## SOURCE MATERIAL:
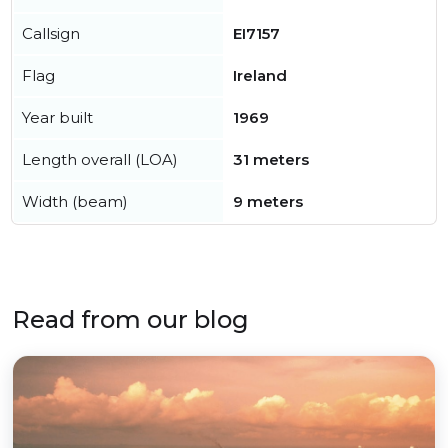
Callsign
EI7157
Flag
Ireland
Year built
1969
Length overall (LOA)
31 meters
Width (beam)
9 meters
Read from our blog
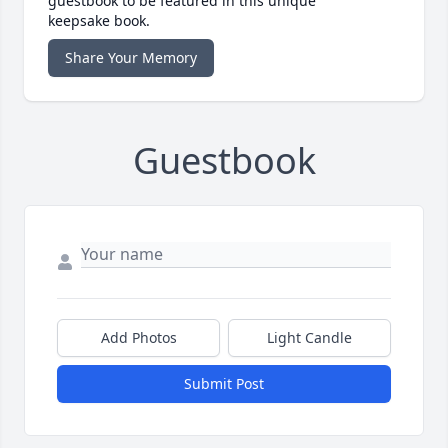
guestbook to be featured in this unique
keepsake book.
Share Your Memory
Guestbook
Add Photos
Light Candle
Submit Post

## WHAT YOU ARE ASKED TO DO:
Copy the text lines of the rows above word for word, keeping their order. Leave out the pictures.

## YOUR RESPONSE:
Callsign
EI7157
Flag
Ireland
Year built
1969
Length overall (LOA)
31 meters
Width (beam)
9 meters
Read from our blog
guestbook to be featured in this unique
keepsake book.
Share Your Memory
Guestbook
Add Photos
Light Candle
Submit Post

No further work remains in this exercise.